**WHAT NEEDS TO BE DONE:** Can you copy the material below line for line, without changing a word, and leave the pictures out?

**SUPPLIED MATERIAL:**
════════
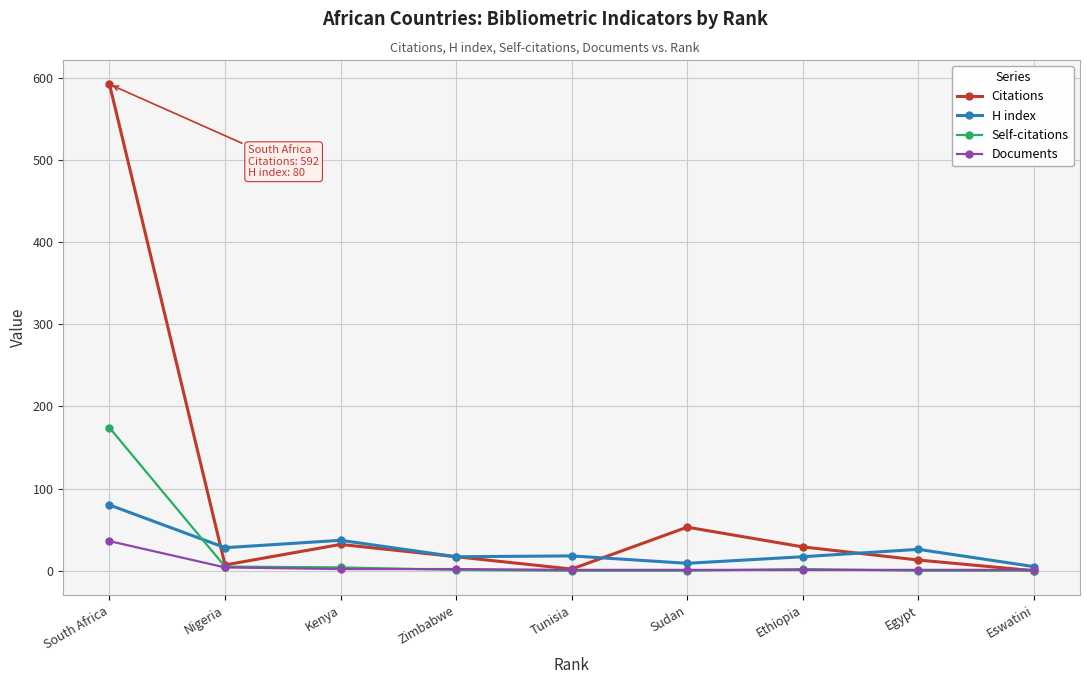

How many data points does each series have?

9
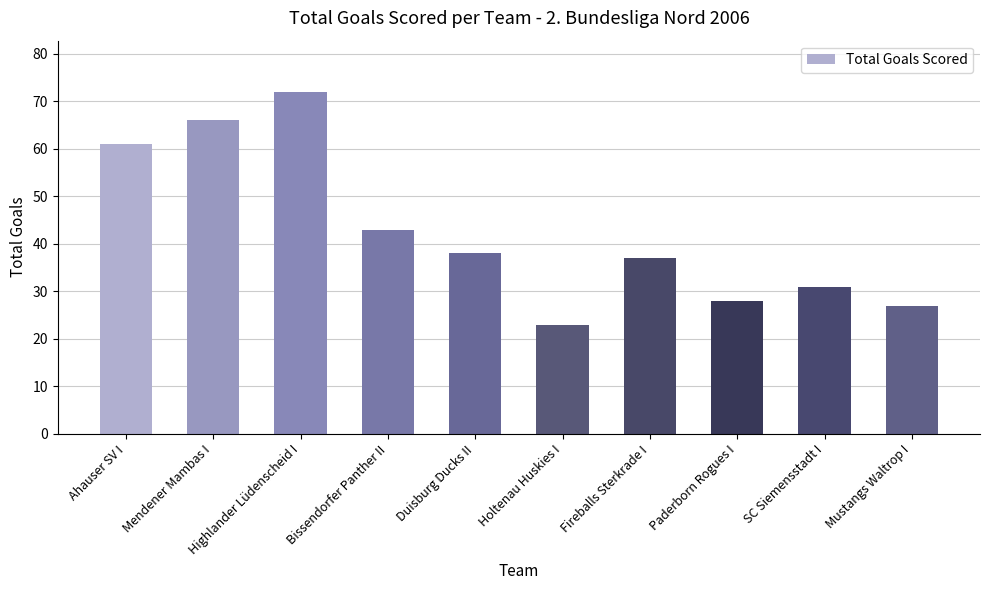

True or false: the data shows 72 at Highlander Lüdenscheid I.

True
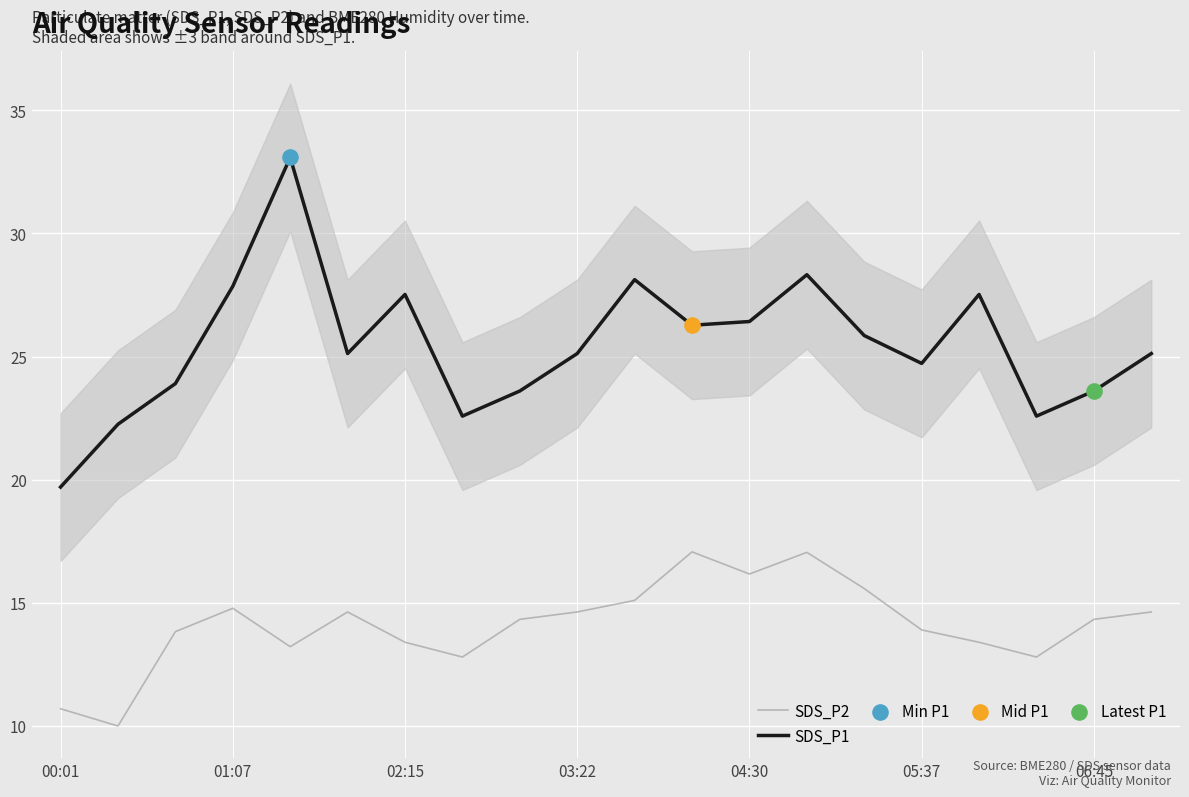

Which series contains the highest Y value?

SDS_P1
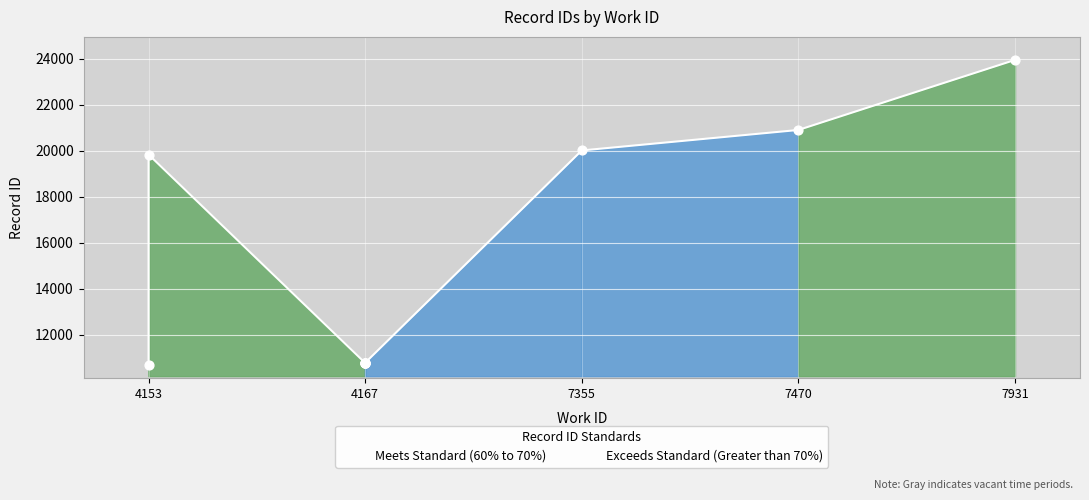

Which has a higher value, 4167 or 4167?

4167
════════
**FINISHED EXERCISE:**
How many data points does each series have?

9

True or false: the data shows 72 at Highlander Lüdenscheid I.

True

Which series contains the highest Y value?

SDS_P1

Which has a higher value, 4167 or 4167?

4167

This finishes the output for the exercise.